Calculating Trade Win Rate
One of the key metrics in performance analysis is the win rate, which represents the percentage of trades closed with a profit. This metric helps you understand how effective your trading strategy has been. If the win rate is low, you may need to review your strategy or evaluate other factors like risk management and trading psychology. The win rate is not the only metric, and it should be evaluated along with other indicators to provide a more complete picture of your performance.
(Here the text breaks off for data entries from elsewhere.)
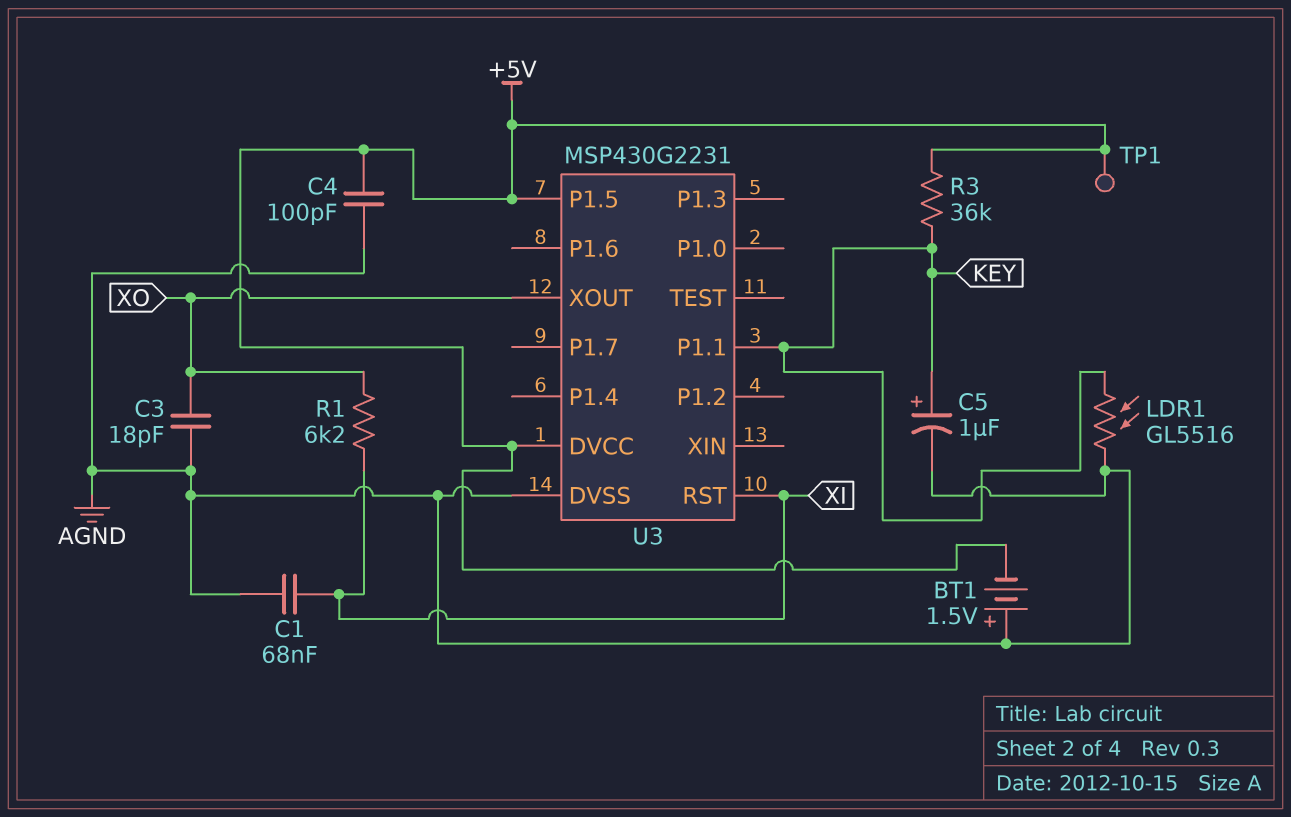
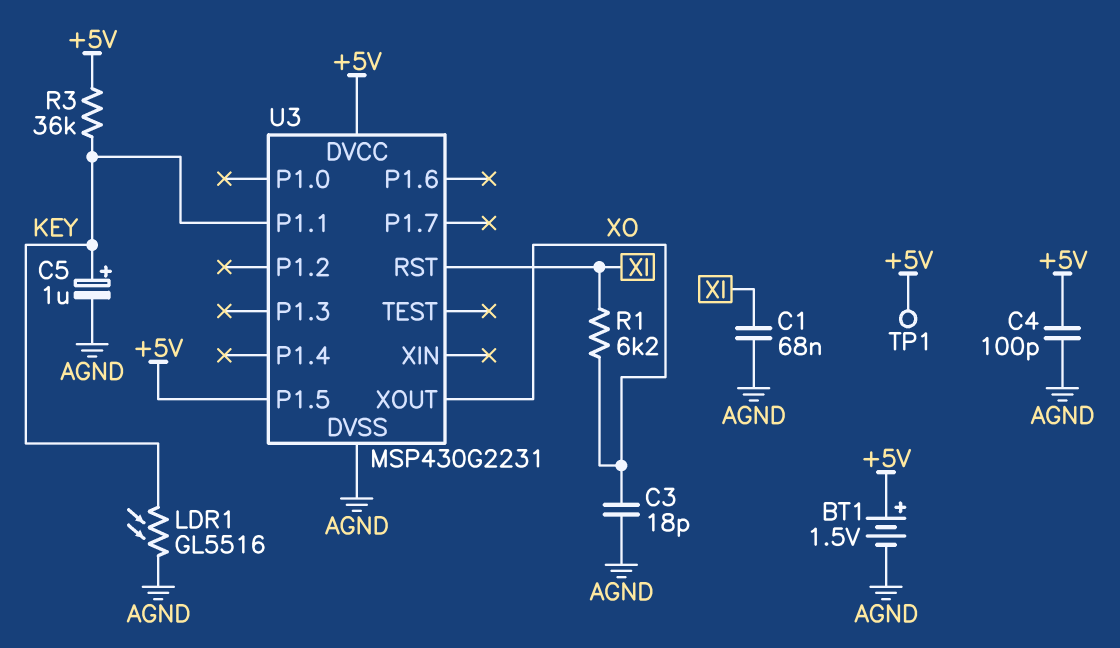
BT1: 1.5V (plus AGND, minus +5V) -> 1.5V (plus +5V, minus AGND)

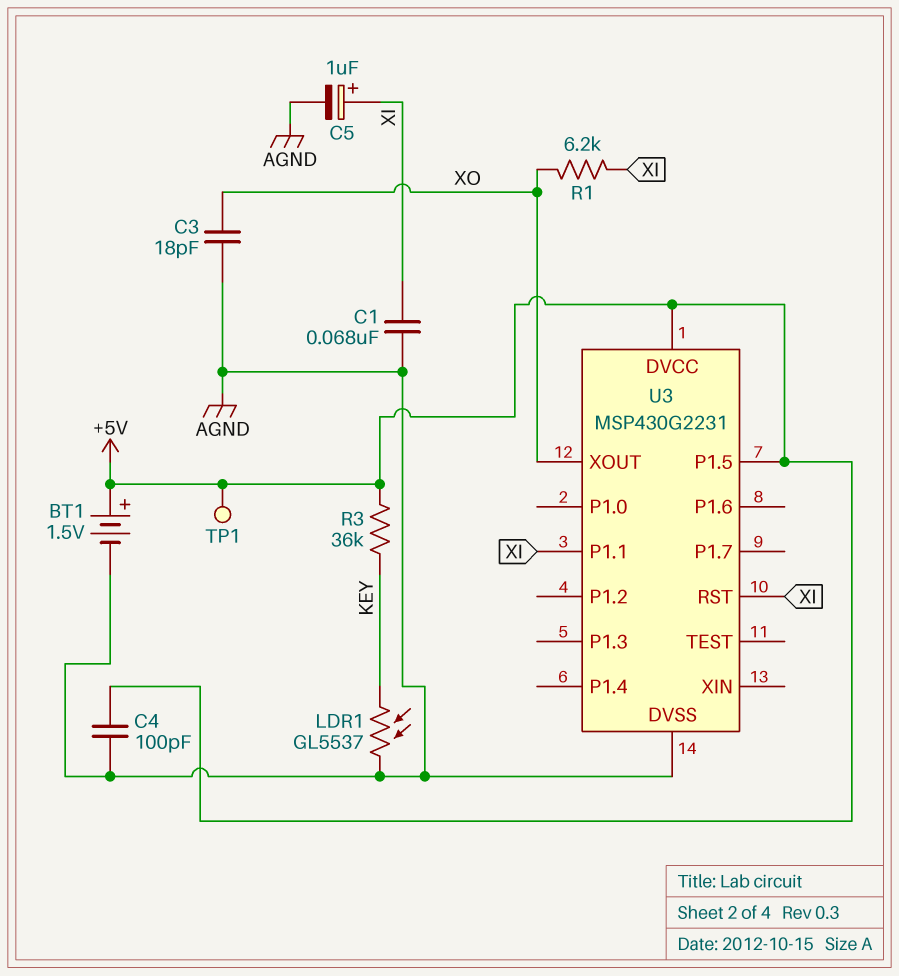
C5: 1uF (plus KEY, minus AGND) -> 1uF (plus XI, minus AGND)
LDR1: GL5516 (AGND, KEY) -> GL5537 (AGND, KEY)
U3 pin P1.1: KEY -> XI

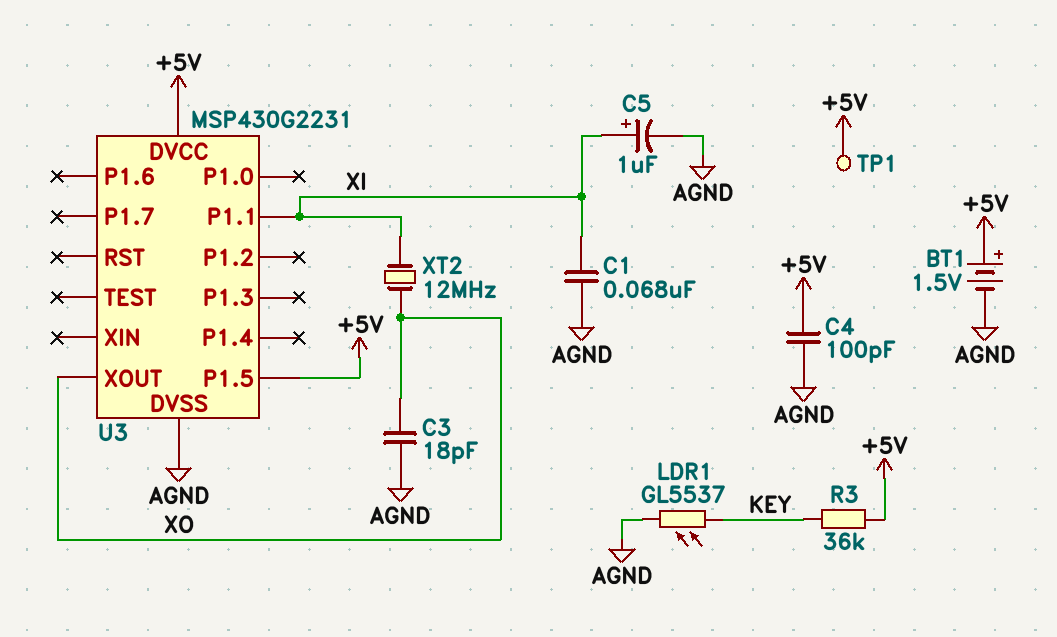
R1: 6.2k (XI, XO) -> none
U3 pin RST: XI -> none
XT2: none -> 12MHz (XI, XO)

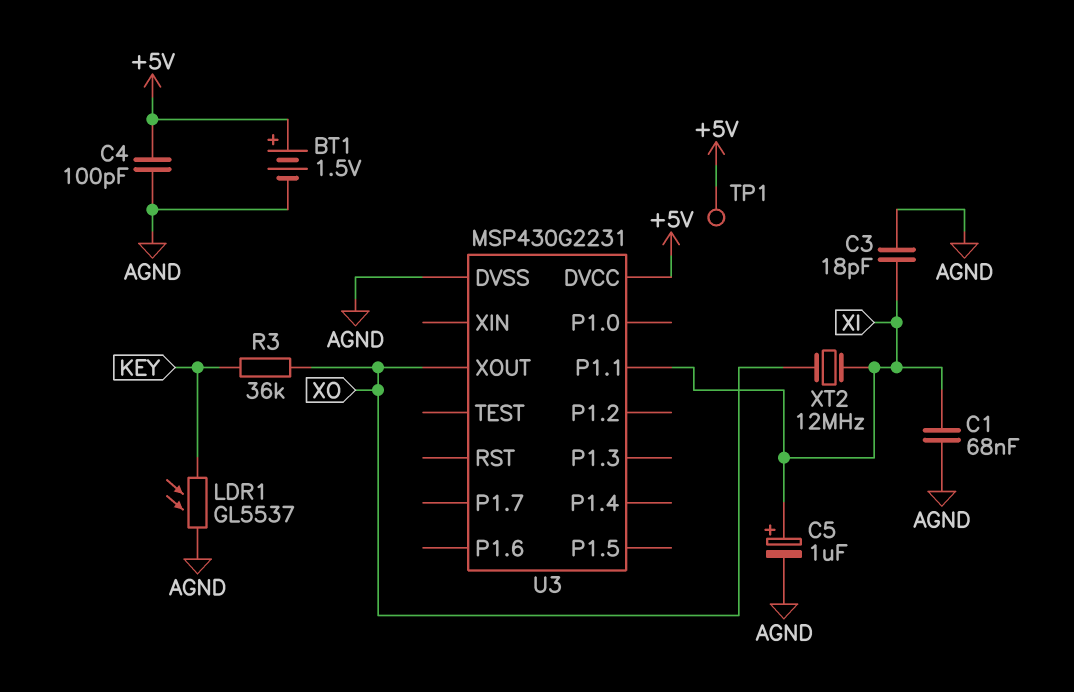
C3: 18pF (AGND, XO) -> 18pF (AGND, XI)
R3: 36k (+5V, KEY) -> 36k (KEY, XO)
U3 pin P1.5: +5V -> none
Risk Management Evaluation
Risk management is an inseparable part of successful trading. Therefore, you should consistently review metrics such as the average profit and loss per trade, the largest loss incurred, and the risk to reward ratio. These metrics help you determine if you've been effective in capital management and risk control. If the risk to reward ratio is inappropriate, you might end up losing even with a high number of successful trades. Thus, accurately evaluating these metrics can help refine your strategy and prevent large losses.
Analyzing Trading Trends
The next step in data analysis is to review trading trends. You must carefully analyze which symbols, timeframes, and strategies have worked best for you. Market conditions, such as bullish, bearish, or neutral trends, can also have a significant impact on trade results. By identifying these trends, you can focus on markets and conditions that have provided the best returns and avoid unfavorable conditions. This stage helps you fine tune your strategy in a more precise and targeted manner.
Psychology in Trading
One of the important yet often overlooked factors in trading is the trader's psychology. Recording and analyzing your emotional states throughout trades can reveal valuable insights. For instance, you may have made poor decisions during stressful or overly excited moments, or on the contrary, performed better in a calm state. Recognizing the positive and negative emotions influencing your decisions helps you better control them and prevent negative psychological impacts on your trading.
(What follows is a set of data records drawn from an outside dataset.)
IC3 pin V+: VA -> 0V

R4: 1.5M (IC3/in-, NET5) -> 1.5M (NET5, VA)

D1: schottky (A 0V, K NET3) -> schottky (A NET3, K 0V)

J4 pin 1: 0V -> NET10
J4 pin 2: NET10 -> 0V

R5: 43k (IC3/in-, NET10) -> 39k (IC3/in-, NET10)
Using Charts and Graphical Reports
Using charts and visual reports is a powerful tool for better understanding your data. By viewing graphs, you can see trends, strengths, weaknesses, and behavioral patterns more clearly. These visuals help you stay motivated to improve your performance and make more informed decisions. Additionally, graphical reports, as accurate documentation, provide the opportunity to compare performance across different periods.
Developing Performance Improvement Plans
Finally, careful data analysis allows you to correctly identify your successful and unsuccessful patterns. This understanding forms the foundation for creating operational plans to improve both individual and strategic performance in the future. Using the results of your analysis, you can implement necessary changes in strategies, risk management, and trading psychology, smoothing your path to progress. In this journey, consistency and repeated analysis of data are key to sustained success.